___ Texto para analizar ___

El arte de decir que no
de forma natural,
la ciencia del perfecto adiós
tajante y sin dudar
El arte de la negación
de tanta utilidad,
para poder decir que no
sin freno y marcha atrás,
sin sentirme mal.
Mapa en mano, ratón en otra, te dispones a preparar un gran viaje. Calculas las rutas, sitúas los hospedajes, controlas los precios, eliges cada uno de los lugares que quieres visitar.
Te calzas las botas, la chaqueta y te llenas la mochila de miles de oportunidades y "por si acasos".
cruzas la puerta y te sientes segura, tienes cada paso calculado, es muy simple, muy sencillo, mientras sigas tus propias indicaciones.
Pero al llegar al primer cruce dudas que camino escoger, intentas mirar los apuntes que te has estado haciendo pero el tiempo apremia y divisas un tren que llega veloz. Ni tan siquiera te da tiempo a desplegar el mapa, subes directa al vagón sin saber cúal es el destino, cúan de largo será el recorrido, ni qué dirección habrá tomado.
¿Ahora qué?
Tantos preparativos, tanta dedicación, tanta pérdida de tiempo...

___

Tarea 1:
Actualiza el fragmento del texto que empieza en "Te calzas las" y termina en "pérdida de tiempo...", poniendo "maleta" en lugar de "mochila".
Tarea 2:
Traduce al inglés esta oración del texto: "Calculas las rutas, sitúas los hospedajes, controlas los precios, eliges cada uno de los lugares que quieres visitar."
Tarea 3:
Según el texto, ¿qué se divisa llegando veloz en el primer cruce?
Las entradas no guardan relación con el texto.

___ Datos de entrada ___

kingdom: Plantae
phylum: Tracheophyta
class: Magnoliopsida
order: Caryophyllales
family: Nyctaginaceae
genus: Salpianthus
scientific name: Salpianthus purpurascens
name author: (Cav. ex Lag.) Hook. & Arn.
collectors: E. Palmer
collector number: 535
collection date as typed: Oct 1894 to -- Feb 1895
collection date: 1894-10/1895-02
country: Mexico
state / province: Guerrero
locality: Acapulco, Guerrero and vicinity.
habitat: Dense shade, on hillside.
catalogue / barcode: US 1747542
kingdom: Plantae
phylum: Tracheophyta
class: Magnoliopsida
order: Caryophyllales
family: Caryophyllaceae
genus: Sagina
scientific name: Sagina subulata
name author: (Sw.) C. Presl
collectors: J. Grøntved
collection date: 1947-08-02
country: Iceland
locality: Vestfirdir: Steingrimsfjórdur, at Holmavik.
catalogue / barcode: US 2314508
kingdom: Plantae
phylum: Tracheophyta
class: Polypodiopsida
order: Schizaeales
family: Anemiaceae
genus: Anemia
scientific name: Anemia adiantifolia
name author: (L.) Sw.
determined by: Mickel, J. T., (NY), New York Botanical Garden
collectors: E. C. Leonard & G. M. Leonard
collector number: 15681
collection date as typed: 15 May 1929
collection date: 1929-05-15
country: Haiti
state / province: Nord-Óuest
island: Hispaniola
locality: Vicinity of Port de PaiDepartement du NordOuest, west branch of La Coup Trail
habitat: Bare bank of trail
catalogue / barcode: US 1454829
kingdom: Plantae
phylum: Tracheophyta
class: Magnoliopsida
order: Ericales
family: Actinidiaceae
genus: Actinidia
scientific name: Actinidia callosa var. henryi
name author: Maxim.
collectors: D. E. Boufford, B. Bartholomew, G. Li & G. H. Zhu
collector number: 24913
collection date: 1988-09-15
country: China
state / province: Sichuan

___

Resultado 1:
Te calzas las botas, la chaqueta y te llenas la maleta de miles de oportunidades y "por si acasos".
cruzas la puerta y te sientes segura, tienes cada paso calculado, es muy simple, muy sencillo, mientras sigas tus propias indicaciones.
Pero al llegar al primer cruce dudas que camino escoger, intentas mirar los apuntes que te has estado haciendo pero el tiempo apremia y divisas un tren que llega veloz. Ni tan siquiera te da tiempo a desplegar el mapa, subes directa al vagón sin saber cúal es el destino, cúan de largo será el recorrido, ni qué dirección habrá tomado.
¿Ahora qué?
Tantos preparativos, tanta dedicación, tanta pérdida de tiempo...

Resultado 2:
You calculate the routes, locate the lodgings, keep track of the prices, choose each of the places you want to visit.

Resultado 3:
Un tren.